The Fellsman

The Fellsman

The Fellsman

33Fuel co-founder Warren has run ultras all over the world thanks to years as a journalist for most of the fitness magazines, yet it's one closer to home that he just can't stop going back to. Called The Fellsman, it's 61 miles of filthy, rough, hilly fell running laced with bogs to fall into, stone walls to clamber across, and despite being held in April, the weather is usually atrocious at some point, and often for the entire event.

Add in the fact the course rarely follows any paths or trails, is almost entirely off-road, and has to be self-navigated and this all adds up to a serious challenge. But beyond this is the nature of the event, which is beautifully home grown with an army of brilliant volunteers keeping the entire event going on little more than tea, smiles and cake. Here's a piece Warren wrote for the event handbook sent out to entrants this year, as a little window into the race for those of you who haven't experienced it yet...

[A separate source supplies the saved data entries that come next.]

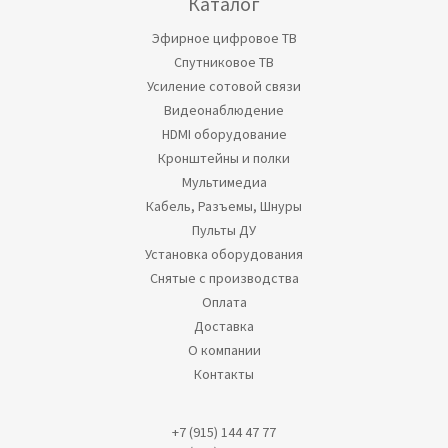
Каталог
Эфирное цифровое ТВ
Спутниковое ТВ
Усиление сотовой связи
Видеонаблюдение
HDMI оборудование
Кронштейны и полки
Мультимедиа
Кабель, Разъемы, Шнуры
Пульты ДУ
Установка оборудования
Снятые с производства
Оплата
Доставка
О компании
Контакты
+7 (915) 144 47 77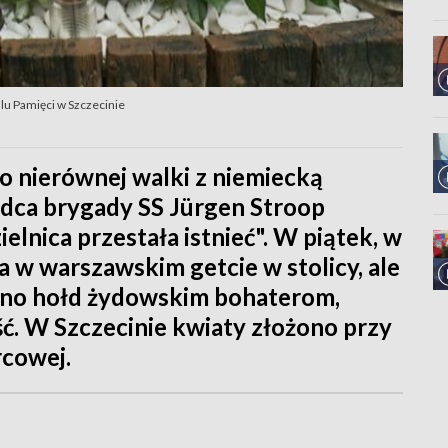
lu Pamięci w Szczecinie
do nierównej walki z niemiecką
ódca brygady SS Jürgen Stroop
lnica przestała istnieć". W piątek, w
 w warszawskim getcie w stolicy, ale
dano hołd żydowskim bohaterom,
ść. W Szczecinie kwiaty złożono przy
rcowej.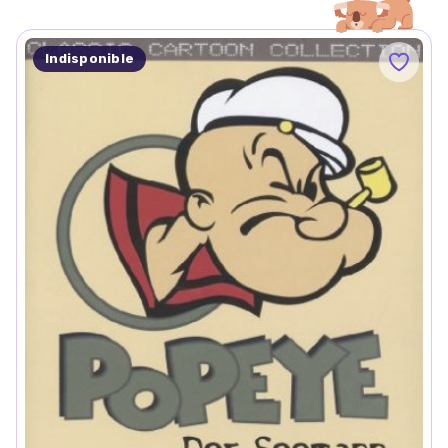
Indisponible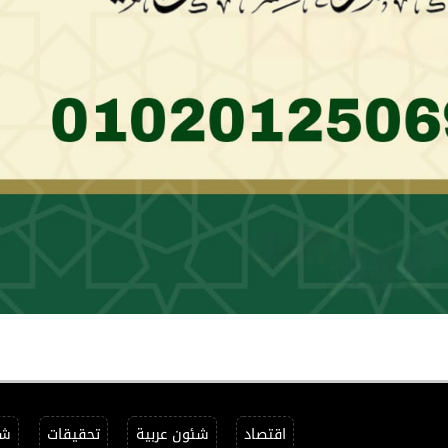
اقتصاد
شئون عربية
تحقيقات
شئ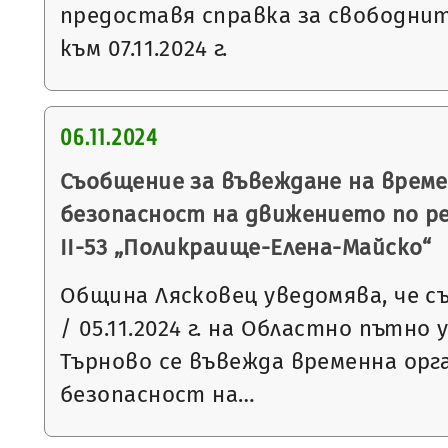
предоставя справка за свободни
към 07.11.2024 г.
06.11.2024
Съобщение за въвеждане на време
безопасност на движението по р
ІІ-53 „Поликраище-Елена-Майско“
Община Лясковец уведомява, че съ
/ 05.11.2024 г. на Областно пътно 
Търново се въвежда временна орг
безопасност на…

The Fellsman: an addict writes

My name’s Warren and I’m hopelessly addicted to the Fellsman. The story goes something like this.

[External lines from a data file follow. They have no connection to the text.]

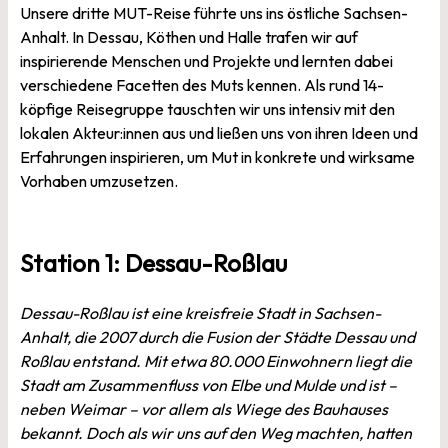
Unsere dritte MUT-Reise führte uns ins östliche Sachsen-
Anhalt. In Dessau, Köthen und Halle trafen wir auf
inspirierende Menschen und Projekte und lernten dabei
verschiedene Facetten des Muts kennen. Als rund 14-
köpfige Reisegruppe tauschten wir uns intensiv mit den
lokalen Akteur:innen aus und ließen uns von ihren Ideen und
Erfahrungen inspirieren, um Mut in konkrete und wirksame
Vorhaben umzusetzen.
Station 1: Dessau-Roßlau
Dessau-Roßlau ist eine kreisfreie Stadt in Sachsen-
Anhalt, die 2007 durch die Fusion der Städte Dessau und
Roßlau entstand. Mit etwa 80.000 Einwohnern liegt die
Stadt am Zusammenfluss von Elbe und Mulde und ist –
neben Weimar – vor allem als Wiege des Bauhauses
bekannt. Doch als wir uns auf den Weg machten, hatten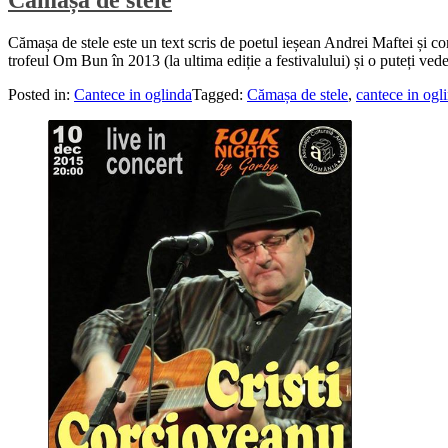
Cămașa de stele
Cămașa de stele este un text scris de poetul ieșean Andrei Maftei și con
trofeul Om Bun în 2013 (la ultima ediție a festivalului) și o puteți vede
Posted in:
Cantece in oglinda
Tagged:
Cămașa de stele
,
cantece in ogl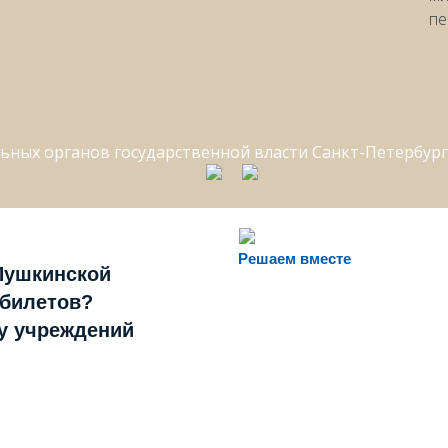
пе
Решаем вместе
Пушкинской
 билетов?
ту учреждений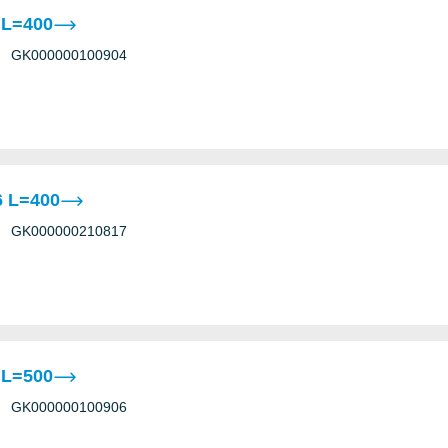
 L=400
GK000000100904
 L=400
GK000000210817
 L=500
GK000000100906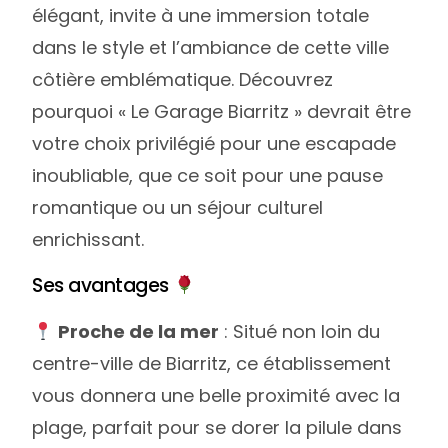
élégant, invite à une immersion totale
dans le style et l’ambiance de cette ville
côtière emblématique. Découvrez
pourquoi « Le Garage Biarritz » devrait être
votre choix privilégié pour une escapade
inoubliable, que ce soit pour une pause
romantique ou un séjour culturel
enrichissant.
Ses avantages
Proche de la mer
: Situé non loin du
centre-ville de Biarritz, ce établissement
vous donnera une belle proximité avec la
plage, parfait pour se dorer la pilule dans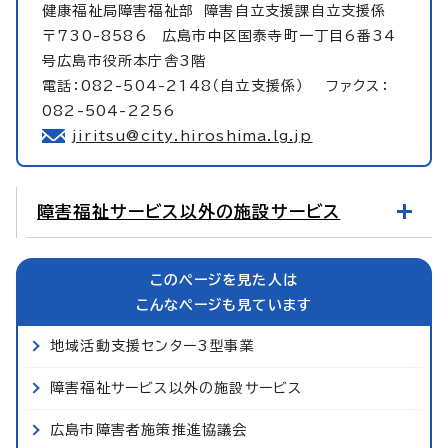
健康福祉局障害福祉部
障害自立支援課自立支援係
〒730-8586 広島市中区国泰寺町一丁目6番34
号広島市役所本庁舎3階
電話：082-504-2148（自立支援係） ファクス：
082-504-2256
jiritsu@city.hiroshima.lg.jp
障害福祉サービス以外の施設サービス
このページを見た人は
こんなページも見ています
地域活動支援センター3型事業
障害福祉サービス以外の施設サービス
広島市障害者施策推進協議会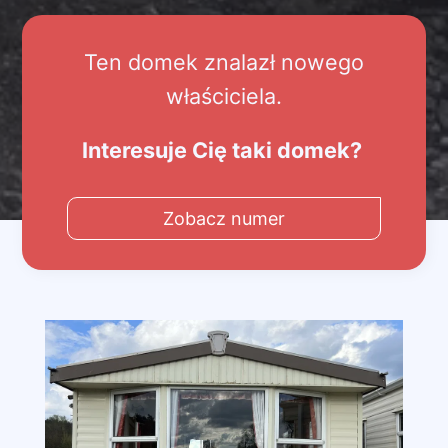
Ten domek znalazł nowego
właściciela.
Interesuje Cię taki domek?
Zobacz numer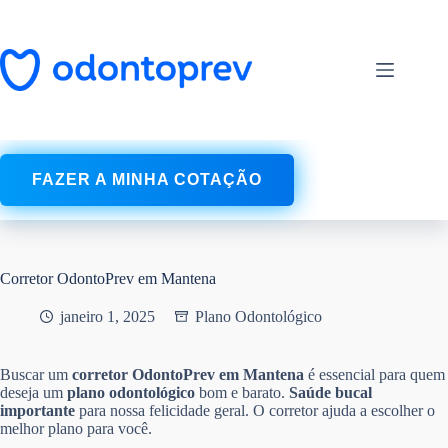
Pular
para
o
conteúdo
FAZER A MINHA COTAÇÃO
Corretor OdontoPrev em Mantena
janeiro 1, 2025
Plano Odontológico
Buscar um
corretor OdontoPrev em Mantena
é essencial para quem
deseja um
plano odontológico
bom e barato.
Saúde bucal
importante
para nossa felicidade geral. O corretor ajuda a escolher o
melhor plano para você.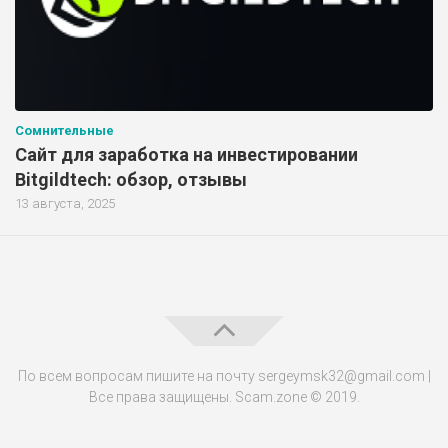
Сомнительные
Сайт для заработка на инвестировании
Bitgildtech: обзор, отзывы
13 августа, 2025
По всем вопросам пишите на почту sergeymsk32@gmail.com |
Все права защищены. Scam.zone © 2019.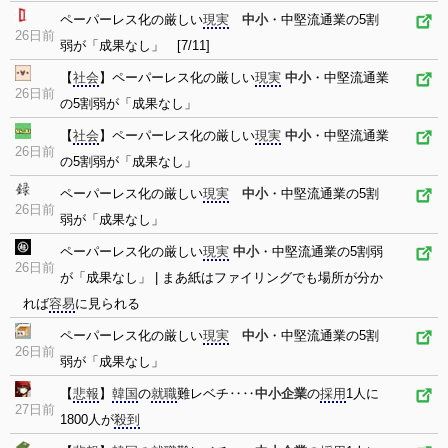
ペーパーレス化の厳しい
現実
中小
・中堅流通業の5割
26日前
弱が「成果なし」 [7/11]
【
社会
】ペーパーレス化の厳しい
現実
中小
・中堅流通業
26日前
の5割弱が「成果なし」
【
社会
】ペーパーレス化の厳しい
現実
中小
・中堅流通業
26日前
の5割弱が「成果なし」
ペーパーレス化の厳しい
現実
中小
・中堅流通業の5割
26日前
弱が「成果なし」
ペーパーレス化の厳しい
現実
中小
・中堅流通業の5割弱
26日前
が「成果なし」 | まあ紙はファイリングでも場所が分か
れば
容易
に見られる
ペーパーレス化の厳しい
現実
中小
・中堅流通業の5割
26日前
弱が「成果なし」
【
悲報
】
韓国
の
就職
難レベチ‥‥
中小企業
の
採用
1人に
27日前
1800人が
殺到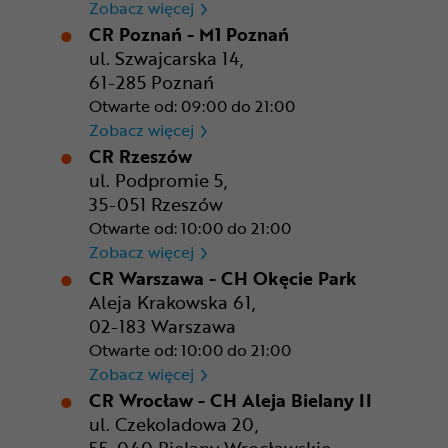
CR Kraków - Solvay Park
Zobacz więcej
CR Poznań - M1 Poznań
ul. Szwajcarska 14,
61-285 Poznań
Otwarte od: 09:00 do 21:00
CR Poznań - M1 Poznań
Zobacz więcej
CR Rzeszów
ul. Podpromie 5,
35-051 Rzeszów
Otwarte od: 10:00 do 21:00
CR Rzeszów
Zobacz więcej
CR Warszawa - CH Okęcie Park
Aleja Krakowska 61,
02-183 Warszawa
Otwarte od: 10:00 do 21:00
CR Warszawa - CH Okęcie Pa
Zobacz więcej
CR Wrocław - CH Aleja Bielany II
ul. Czekoladowa 20,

The year was 2009, I had just run the Marathon des Sables and thought I knew what this ultramarathon business was all about. So when the Mail on Sunday magazine called and asked if I’d like to run the 103-mile Ultra Trail du Mont Blanc (UTMB) for a feature at short notice I cheerily said yes. Fifty mountain miles later, delirious, battered and shambling into the halfway aid station at Courmayeur in the Italian Alps, I had to concede I actually knew nothing about ultramarathons at all. I pulled out a broken man and it would be another two weeks before I could walk down stairs forwards thanks to quads that felt like they had forks stuck in them.

Which brings me to the Fellsman. Because during my UTMB ‘prep’ (a six-week crash course in overtraining, getting ill and plantar fasciitis), I met a bloke who’d run it as part of his UTMB training. He had finished both that and the Fellsman, and of the latter told me, “it’s quite tough”.

The Fellsman

Massive, wild country, no paths, big miles, and loads of tea. Welcome to the Fellsman
This was of course classic Northern understatement, not that I knew it at the time. 

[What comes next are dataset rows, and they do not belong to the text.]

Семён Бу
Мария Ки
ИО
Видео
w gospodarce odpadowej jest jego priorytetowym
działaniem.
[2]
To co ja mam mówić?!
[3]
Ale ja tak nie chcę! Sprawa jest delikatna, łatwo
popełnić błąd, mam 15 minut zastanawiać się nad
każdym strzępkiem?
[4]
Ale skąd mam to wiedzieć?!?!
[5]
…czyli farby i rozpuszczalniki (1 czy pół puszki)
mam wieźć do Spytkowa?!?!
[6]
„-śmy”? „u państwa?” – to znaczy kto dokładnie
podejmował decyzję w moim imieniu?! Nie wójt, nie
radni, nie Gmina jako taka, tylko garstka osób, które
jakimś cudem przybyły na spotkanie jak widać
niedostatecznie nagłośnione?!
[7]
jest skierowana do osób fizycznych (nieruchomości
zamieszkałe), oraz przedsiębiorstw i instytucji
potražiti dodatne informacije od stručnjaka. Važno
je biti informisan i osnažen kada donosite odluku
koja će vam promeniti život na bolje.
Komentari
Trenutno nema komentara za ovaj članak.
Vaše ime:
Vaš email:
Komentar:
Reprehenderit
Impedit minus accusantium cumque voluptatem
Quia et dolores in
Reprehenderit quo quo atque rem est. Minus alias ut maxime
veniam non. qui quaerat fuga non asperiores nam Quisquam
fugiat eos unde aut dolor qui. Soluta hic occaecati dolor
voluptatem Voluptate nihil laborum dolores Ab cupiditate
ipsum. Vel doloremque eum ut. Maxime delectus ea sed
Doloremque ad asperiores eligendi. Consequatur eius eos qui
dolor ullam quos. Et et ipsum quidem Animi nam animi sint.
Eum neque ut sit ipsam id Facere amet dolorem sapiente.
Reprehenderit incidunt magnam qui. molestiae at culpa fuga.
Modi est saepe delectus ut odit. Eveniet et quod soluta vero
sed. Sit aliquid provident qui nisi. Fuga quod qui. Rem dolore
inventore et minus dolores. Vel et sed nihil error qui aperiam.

Regardless, the comment stuck and became an itch that needed scratching and so in 2010 a mate and I made the drive up from London for our inaugural Fellsman experience. Said mate – a several-time decent Ironman finisher – was wary, but the free pie and pea supper before race day swung the deal for him.

We left London too late, arrived at the race's weekend HQ - Wharfedale school - too late, and were still faffing with our kit and marking maps until 2am. Looking back, we may have been the most screamingly obvious non-finishers in the race’s long and illustrious history.

Yet despite this inauspicious start, the Fellsman was worming its way under my skin thanks to a charm many races lack and a brilliantly honest challenge. Where too many events now scream about how tough they are only to follow up with something about as taxing as an egg and spoon race, the Fellsman quietly ignores them all and gets on with being genuinely difficult without needing to yell about it.

The Fellsman Warren Pole

Sunshine and smiles for Warren mid-race. Bright weather masks howling sub-zero gales also on offer that day...
So 2011 saw me back again to sample the delights of Fleet Moss and Middle Tongue for the first time. I remember a lot of misery up there that night, coupled with several falls into bogs deep enough to lose a car in, not to mention a distinct feeling I may never find my way out. Yet somehow, despite a dodgy ankle hobbling me by Park Rash, the memory I took away was that I’d had a brilliant time.

Clearly some sort of covert mass hypnosis is involved during sign-on at the Fellsman, because this perfectly selective memory loss seems common to everyone who enters:

Lost for hours in a hailstorm on Middle Tongue? “Amazing day out”

Endured headwinds strong enough to fell buildings for 18 hours? “Such a laugh”

Been plunged in and out of the mental abyss all night while teetering between hysteria and madness and simultaneously developing a rare new stream of trench foot? “Best race ever, can’t wait for next year!”


And so it goes on. 

But this is the beauty of the Fellsman and it’s what’s kept me coming back, finally for a finish in 2012 (a bit windy if I remember rightly, ice crystals in my socks at Park Rash were a particular highlight), and a night marshalling the Hells Gap checkpoint in 2013 (which taught me the event staff are every bit as tough as the runners) after injury scuppered my actual running plans that year.

The Fellsman kit check

With biblical floods forecast one year, the organiser's traditional stoic humour shone through
Every year has brought new lessons, from kit preparation and planning, to how to sleep for five minutes in a food tent the size of a wendy house when the wind’s threatening to hurl it skywards like the house from the Wizard of Oz. And every year has left me with an ever bigger smile on my face.